Abe got off the bed, grabbed a bar of Ivory soap and walked up to the roof, shedding garb as he made the ascent. Modesty? Antiquated notion. The downpour drummed against the pebbled-glass skylight, smearing the soot, its rhythm beckoning Abe forward. Let the others cower in their hidey-holes. Or whatever they were up to. From the sounds of it as he passed the Italian ape’s digs, some vigorous buggery. To each his own. Abe dropped the last of his attire as he stepped onto the tar paper, which shimmered with wetness, reflecting each stroke of lightning. His body, even well fed, was lank and achromatic. Had his balls always hung this low? Who could remember? The sky looked like a backdrop from an expressionist German film of the silent era—thick, black clouds set asymmetrically against deposits of leaden gray. With the recurrent lightning the buildings all became, at least in flashes, monoliths of pure black and white.
Absolute.
As a youngster Abe had been instructed in absolutes. There was good and evil, period. Good folks and bad. As an adolescent he saw little to contradict that. The Nazis were unadulterated evil, easy to fight, easy to hate. Their atrocities left no room for debate. He’d joined up and fought for good, and even though the horrors were manifold, the cause was inarguably virtuous—and this was before he was aware of the death camps. He’d seen brutality in all its gory glory. But glimmerings of gray began to afflict his psyche. His first German corpse conflicted with the propaganda. This wasn’t some massive Hun with sharpened teeth—though even as a naïve teen, Abe hadn’t really expected the enemy to look that way. But this was just a kid. Skinny, blond, lightly freckled, soft pink lips, and fading color in the cheeks. This wasn’t a Nazi; this was just a foot soldier. Just a dead kid in a muddy ditch.

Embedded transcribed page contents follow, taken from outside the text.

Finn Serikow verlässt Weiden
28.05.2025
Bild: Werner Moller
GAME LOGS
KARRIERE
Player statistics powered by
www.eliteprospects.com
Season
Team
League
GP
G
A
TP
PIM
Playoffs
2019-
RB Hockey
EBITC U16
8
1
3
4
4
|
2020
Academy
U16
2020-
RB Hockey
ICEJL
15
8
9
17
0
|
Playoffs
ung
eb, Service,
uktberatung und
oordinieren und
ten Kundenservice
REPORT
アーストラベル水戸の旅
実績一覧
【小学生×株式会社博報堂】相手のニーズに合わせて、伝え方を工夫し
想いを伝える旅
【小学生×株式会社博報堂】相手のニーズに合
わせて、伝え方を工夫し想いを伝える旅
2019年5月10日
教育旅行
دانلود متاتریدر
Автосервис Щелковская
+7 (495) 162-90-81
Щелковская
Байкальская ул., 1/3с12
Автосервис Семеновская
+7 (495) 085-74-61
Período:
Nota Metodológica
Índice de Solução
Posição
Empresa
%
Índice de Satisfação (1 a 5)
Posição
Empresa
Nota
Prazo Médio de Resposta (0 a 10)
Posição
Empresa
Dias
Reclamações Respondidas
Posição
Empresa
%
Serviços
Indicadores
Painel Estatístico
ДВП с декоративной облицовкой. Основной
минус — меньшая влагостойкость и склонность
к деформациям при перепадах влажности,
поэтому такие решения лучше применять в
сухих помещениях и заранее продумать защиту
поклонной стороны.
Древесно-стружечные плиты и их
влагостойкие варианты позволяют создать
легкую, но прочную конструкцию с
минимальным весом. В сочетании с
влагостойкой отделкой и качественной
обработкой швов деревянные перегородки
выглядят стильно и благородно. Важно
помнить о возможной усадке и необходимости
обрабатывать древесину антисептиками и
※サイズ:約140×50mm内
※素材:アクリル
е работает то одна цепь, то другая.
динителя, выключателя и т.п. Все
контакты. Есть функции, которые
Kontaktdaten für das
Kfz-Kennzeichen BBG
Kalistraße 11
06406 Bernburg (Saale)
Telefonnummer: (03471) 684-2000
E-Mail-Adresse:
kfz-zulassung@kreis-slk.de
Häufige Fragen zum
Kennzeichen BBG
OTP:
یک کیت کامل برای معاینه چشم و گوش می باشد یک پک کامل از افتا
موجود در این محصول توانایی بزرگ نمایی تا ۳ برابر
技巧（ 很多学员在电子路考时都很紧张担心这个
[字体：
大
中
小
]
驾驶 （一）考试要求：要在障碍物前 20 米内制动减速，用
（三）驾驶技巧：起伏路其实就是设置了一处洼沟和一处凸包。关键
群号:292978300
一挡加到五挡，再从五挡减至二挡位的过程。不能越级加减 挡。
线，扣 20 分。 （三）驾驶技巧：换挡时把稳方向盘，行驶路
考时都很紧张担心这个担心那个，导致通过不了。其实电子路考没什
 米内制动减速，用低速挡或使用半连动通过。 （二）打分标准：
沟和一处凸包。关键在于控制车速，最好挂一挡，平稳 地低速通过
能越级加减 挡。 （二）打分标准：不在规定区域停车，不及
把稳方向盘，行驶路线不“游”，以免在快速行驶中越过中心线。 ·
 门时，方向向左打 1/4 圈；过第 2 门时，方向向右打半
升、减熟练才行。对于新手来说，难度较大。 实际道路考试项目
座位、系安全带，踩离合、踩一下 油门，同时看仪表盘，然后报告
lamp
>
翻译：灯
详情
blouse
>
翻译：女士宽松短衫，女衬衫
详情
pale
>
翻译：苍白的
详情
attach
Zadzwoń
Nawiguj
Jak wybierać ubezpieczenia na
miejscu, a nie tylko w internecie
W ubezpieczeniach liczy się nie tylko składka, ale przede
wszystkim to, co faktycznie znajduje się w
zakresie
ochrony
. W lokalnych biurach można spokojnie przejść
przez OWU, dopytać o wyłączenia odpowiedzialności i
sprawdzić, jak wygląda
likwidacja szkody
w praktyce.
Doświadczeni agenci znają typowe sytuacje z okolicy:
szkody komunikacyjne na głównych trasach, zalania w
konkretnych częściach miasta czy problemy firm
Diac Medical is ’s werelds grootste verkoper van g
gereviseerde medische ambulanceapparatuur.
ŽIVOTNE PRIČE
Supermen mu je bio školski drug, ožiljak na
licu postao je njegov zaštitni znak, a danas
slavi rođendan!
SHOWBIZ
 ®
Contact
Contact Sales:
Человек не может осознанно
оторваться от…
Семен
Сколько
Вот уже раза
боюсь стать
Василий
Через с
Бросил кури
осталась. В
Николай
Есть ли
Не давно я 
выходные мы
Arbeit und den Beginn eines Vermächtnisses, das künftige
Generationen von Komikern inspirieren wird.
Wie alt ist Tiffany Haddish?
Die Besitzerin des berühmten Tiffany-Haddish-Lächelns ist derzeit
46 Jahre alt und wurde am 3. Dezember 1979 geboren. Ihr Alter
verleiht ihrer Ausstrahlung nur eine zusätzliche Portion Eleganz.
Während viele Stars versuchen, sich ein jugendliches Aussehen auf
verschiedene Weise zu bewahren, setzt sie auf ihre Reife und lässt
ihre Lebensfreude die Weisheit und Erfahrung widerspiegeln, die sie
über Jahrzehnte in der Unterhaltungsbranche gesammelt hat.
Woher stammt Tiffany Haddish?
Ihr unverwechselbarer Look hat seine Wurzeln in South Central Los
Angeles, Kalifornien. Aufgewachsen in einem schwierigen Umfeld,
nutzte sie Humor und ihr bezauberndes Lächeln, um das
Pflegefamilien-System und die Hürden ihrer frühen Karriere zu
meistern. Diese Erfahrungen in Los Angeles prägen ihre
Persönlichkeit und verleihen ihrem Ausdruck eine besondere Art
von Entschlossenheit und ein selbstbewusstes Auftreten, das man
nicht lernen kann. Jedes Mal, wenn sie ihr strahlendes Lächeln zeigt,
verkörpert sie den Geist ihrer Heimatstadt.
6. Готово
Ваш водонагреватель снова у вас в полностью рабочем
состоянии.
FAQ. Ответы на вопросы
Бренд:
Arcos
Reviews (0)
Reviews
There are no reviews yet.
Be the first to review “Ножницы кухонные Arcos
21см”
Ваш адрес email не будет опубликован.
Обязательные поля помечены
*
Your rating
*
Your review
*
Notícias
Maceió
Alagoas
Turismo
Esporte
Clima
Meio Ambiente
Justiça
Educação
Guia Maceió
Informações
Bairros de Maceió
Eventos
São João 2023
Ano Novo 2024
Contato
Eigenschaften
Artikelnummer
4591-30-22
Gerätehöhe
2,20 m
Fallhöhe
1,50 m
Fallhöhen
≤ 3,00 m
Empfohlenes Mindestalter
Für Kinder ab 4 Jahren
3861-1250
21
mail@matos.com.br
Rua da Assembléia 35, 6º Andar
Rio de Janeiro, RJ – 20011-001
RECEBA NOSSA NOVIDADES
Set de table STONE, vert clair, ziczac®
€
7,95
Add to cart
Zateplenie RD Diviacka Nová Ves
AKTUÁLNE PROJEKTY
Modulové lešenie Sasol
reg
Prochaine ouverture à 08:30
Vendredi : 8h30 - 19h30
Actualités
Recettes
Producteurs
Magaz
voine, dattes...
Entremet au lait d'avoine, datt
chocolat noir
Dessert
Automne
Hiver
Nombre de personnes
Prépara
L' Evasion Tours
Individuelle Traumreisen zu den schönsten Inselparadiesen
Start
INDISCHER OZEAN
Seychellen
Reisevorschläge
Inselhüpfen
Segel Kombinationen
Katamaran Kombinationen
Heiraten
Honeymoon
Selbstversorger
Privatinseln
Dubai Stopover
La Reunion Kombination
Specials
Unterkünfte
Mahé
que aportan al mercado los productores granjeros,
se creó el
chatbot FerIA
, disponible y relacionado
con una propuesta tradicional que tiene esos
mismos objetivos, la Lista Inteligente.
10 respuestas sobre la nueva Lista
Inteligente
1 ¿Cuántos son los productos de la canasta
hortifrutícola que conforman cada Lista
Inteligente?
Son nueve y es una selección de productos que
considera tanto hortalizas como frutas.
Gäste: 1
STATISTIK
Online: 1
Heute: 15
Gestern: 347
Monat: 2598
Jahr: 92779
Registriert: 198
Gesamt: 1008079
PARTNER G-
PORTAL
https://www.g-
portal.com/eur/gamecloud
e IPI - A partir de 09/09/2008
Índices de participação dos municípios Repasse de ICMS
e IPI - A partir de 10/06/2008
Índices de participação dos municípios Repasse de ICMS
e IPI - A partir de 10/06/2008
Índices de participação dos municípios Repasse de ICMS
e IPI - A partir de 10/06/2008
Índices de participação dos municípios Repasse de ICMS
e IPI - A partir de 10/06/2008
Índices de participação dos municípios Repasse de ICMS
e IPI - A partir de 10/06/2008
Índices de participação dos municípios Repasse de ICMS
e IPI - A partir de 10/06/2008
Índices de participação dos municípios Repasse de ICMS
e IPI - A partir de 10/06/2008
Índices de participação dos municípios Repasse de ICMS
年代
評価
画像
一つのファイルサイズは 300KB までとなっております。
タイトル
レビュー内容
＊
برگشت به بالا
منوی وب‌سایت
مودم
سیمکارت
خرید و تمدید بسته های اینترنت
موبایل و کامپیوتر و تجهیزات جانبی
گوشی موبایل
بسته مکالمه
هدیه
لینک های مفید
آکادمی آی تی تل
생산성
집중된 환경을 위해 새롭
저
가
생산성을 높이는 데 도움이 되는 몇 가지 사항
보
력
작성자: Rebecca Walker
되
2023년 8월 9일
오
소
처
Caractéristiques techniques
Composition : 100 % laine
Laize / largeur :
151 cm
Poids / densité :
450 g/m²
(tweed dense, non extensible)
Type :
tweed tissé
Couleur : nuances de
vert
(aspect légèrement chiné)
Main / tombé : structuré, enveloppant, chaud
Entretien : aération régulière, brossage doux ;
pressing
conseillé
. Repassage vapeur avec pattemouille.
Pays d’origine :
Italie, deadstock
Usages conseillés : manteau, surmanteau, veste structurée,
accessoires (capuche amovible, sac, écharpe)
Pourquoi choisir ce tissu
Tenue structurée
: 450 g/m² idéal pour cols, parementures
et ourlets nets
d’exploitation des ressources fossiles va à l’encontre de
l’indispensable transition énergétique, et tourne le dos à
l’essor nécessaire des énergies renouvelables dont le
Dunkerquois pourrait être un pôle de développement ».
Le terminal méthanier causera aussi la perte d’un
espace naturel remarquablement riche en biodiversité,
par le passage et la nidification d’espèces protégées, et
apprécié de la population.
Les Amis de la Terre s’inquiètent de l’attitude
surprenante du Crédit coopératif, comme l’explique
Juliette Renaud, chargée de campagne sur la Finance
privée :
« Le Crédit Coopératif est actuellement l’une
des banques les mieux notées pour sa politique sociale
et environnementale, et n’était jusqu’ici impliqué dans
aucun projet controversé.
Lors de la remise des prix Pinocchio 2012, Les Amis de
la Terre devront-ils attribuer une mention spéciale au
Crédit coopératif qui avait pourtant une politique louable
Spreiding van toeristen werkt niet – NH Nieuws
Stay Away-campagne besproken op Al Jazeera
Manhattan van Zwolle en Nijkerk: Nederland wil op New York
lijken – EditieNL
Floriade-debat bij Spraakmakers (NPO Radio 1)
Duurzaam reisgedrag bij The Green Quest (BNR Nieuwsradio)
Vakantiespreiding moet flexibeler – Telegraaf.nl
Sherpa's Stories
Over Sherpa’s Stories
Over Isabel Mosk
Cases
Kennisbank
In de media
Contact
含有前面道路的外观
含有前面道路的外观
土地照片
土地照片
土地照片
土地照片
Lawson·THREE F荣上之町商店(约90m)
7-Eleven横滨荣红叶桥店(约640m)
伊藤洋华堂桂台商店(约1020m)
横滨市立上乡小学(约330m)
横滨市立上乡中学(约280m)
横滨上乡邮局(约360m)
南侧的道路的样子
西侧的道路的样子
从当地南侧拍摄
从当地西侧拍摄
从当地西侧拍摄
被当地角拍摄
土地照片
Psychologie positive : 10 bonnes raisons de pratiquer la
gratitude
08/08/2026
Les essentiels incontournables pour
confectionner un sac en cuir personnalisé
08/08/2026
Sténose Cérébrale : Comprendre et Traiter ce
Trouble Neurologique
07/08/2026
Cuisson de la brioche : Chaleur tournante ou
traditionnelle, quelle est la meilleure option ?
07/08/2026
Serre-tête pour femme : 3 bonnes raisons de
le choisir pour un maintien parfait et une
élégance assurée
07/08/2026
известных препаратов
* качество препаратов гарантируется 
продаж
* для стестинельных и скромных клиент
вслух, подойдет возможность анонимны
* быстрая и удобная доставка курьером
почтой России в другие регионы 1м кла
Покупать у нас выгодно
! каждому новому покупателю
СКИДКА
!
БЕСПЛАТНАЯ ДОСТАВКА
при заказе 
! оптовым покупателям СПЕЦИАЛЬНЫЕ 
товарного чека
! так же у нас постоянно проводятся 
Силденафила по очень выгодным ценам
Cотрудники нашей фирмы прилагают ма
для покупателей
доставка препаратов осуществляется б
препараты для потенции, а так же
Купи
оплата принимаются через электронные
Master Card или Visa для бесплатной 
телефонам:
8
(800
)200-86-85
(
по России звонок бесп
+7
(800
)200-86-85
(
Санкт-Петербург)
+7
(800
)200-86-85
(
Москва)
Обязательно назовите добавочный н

The world was easier to absorb before that moment. Abe had liked black and white, and he’d missed it when it was taken from him. Down below, the multitude groaned in protest of the weather, their plaint drowned out by the pervasive, ground-shaking thunder. There were no towheaded blond kids with freckles and soft lips down there. Maybe once upon a time, but not now.